Inside Intel's scrapped Battlemage: BMG-G10 PCB, 40 Xe cores, 192-bit bus, Adamantine cache
Wccftech reveals Intel Battlemage BMG-G10 PCB: 192-bit GDDR6, up to 40 Xe cores, planned 512 MB Adamantine cache, plus hints of Arc B770 and Xe3P roadmap.
Wccftech reveals Intel Battlemage BMG-G10 PCB: 192-bit GDDR6, up to 40 Xe cores, planned 512 MB Adamantine cache, plus hints of Arc B770 and Xe3P roadmap.
© Wccftech
Tech outlet Wccftech has published new details on Intel’s high-performance Battlemage graphics cards. These boards were reportedly intended to headline the Arc lineup but were scrapped amid budget constraints and leadership reshuffles. A recently surfaced photo of a prototype PCB offers a rare look at ambitious projects that never reached the market.

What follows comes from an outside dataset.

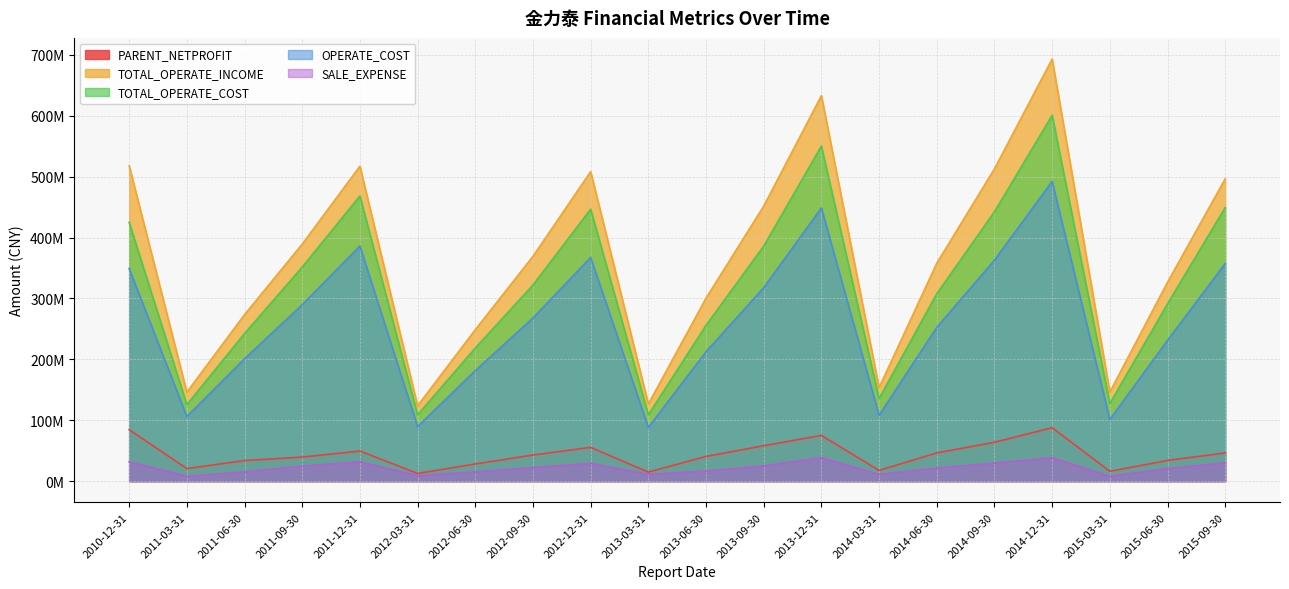

Where does the SALE_EXPENSE series first go above 22078726?

2010-12-31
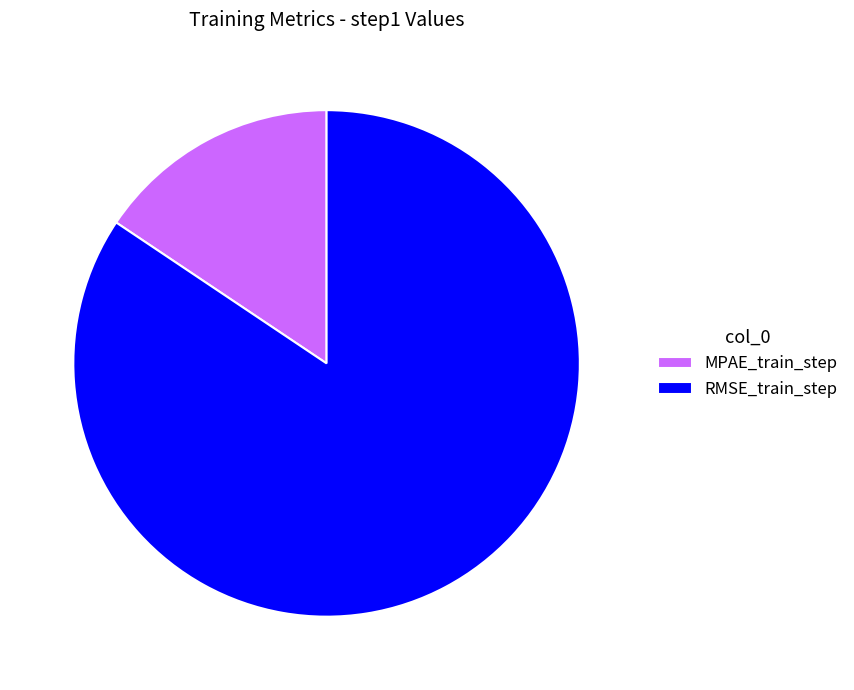

Rank the categories by value from lowest to highest.

MPAE_train_step, RMSE_train_step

Judging by the image, the board targets a GPU notably larger than today’s Arc B580 and B570 models based on the BMG-G21 die. It features six spots for GDDR6 chips, pointing to a 192-bit memory bus, along with two 8-pin power connectors and a robust VRM—clear signs of a top-tier design meant to outmuscle current B-series cards.
According to the source, the PCB was built for the BMG-G10 chip, planned in two versions: BMG-G10 X3 with 28 Xe cores and BMG-G10 X4 with 40 Xe cores. For context, the current Arc B580 flagship carries just 20 Xe cores—roughly half as many—hinting at a substantial leap in throughput and a likely surge in performance.
Another planned highlight was Adamantine, a 3D-stacked cache reminiscent of Intel’s server-grade solutions. It was expected to provide up to 512 MB of additional cache, a change that could have meaningfully boosted gaming performance. The same idea was slated for Arrow Lake Halo, a high-performance hybrid processor with powerful integrated graphics that was later canceled as well.
Even so, sources indicate Intel hasn’t stepped away from discrete graphics. Work is said to continue on a more advanced Battlemage GPU, tentatively called Arc B770, and the company is preparing to integrate the new Xe3P architecture into the Nova Lake lineup. The signal is hard to miss: Intel still aims to challenge NVIDIA and AMD in the discrete GPU arena.